I have written a working example (suing your db table structure) and commented it all throughout explaining why i have done it the way i have and some points you might want to consider.
//change from user_data() to get_user_data() so we know we are "getting" it, makes it a little clearer
function get_user_data($user_id) {
//protect agains sql injections
$user_id = mysql_real_escape_string($user_id);
//you should also be using mysqli or PDO, not the outdated mysql library - just check the php documentation if you don't believe me ;)
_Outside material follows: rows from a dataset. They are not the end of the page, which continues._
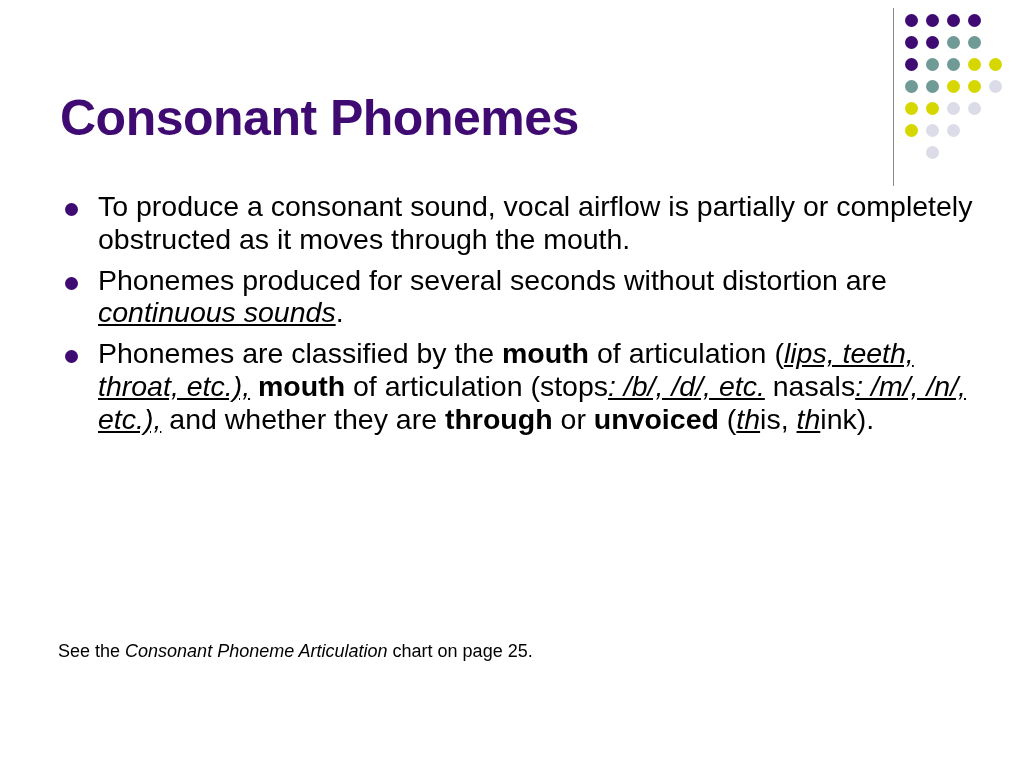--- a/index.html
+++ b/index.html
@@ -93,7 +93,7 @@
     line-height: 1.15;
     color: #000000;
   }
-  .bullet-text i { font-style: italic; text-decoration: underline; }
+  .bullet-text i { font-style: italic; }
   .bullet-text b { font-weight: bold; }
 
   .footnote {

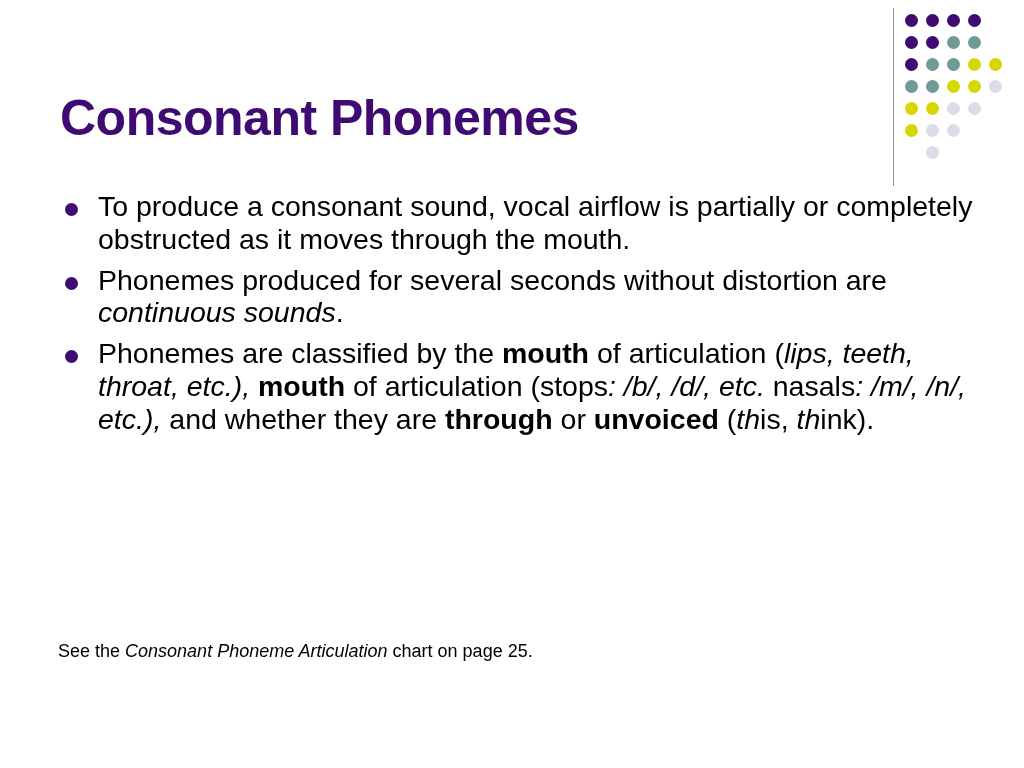--- a/index.html
+++ b/index.html
@@ -100,7 +100,7 @@
     position: absolute;
     left: 58px;
     top: 641px;
-    font-size: 18px;
+    font-size: 11px;
     line-height: 1.2;
     color: #000000;
     width: 900px;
$result = mysql_query("SELECT * FROM `users` WHERE `id` = '{$user_id}' LIMIT 1");
//only if the previous query returned a result do we want to fetch an array from it
if ($result) {
return mysql_fetch_assoc($result);
}
//query didn't work (syntax error for example) so return blank array
return array();
}
//start and restore the session
session_start();
//if first page hit, set the user details element
if (isset($_SESSION['user_details']) == false) {
$_SESSION['user_details'] = array();
}
//if already logged in, refresh their user details incase there were any changes
if (isset($_SESSION['user_details']->user_id)) {
//refresh the user data
$_SESSION['user_details'] = get_user_data($_SESSION['user_details']->user_id);
}
//login
if (empty($_POST['id']) == false) {
$_POST['id'] = trim($_POST['id']);
if (is_numeric($_POST['id'])) {
$_SESSION['user_details'] = get_user_data($_POST['id']);
}
}
//logout
if (isset($_GET['logout'])) {
if ($_GET['logout'] == session_id()) {
$_SESSION['user_details'] = array();
}
}
//see if logged in so we know what to display
if (empty($_SESSION['user_details'])) {
//not logged in
print "<form method='post' action=''><label>User ID</label><input type='text' name='id' value='5' /><input type='submit' value='Login' /></form>";
} else {
//is logged in
print "<a href='?logout=" . rawurlencode(session_id()) . "'>logout</a>";
}
//proof that it works
print '<pre>';
print_r($_SESSION['user_details']);
print '</pre>';
P.S. Also you may want to start using LIMIT in your SQL queries as LIMIT 1 in the query above tells mysql that it can stop searching after it finds 1 result - and you should have an index on that column (preferably a primary index or unique index) to keep it lightening fast (or at least in the beginning anyway >< ).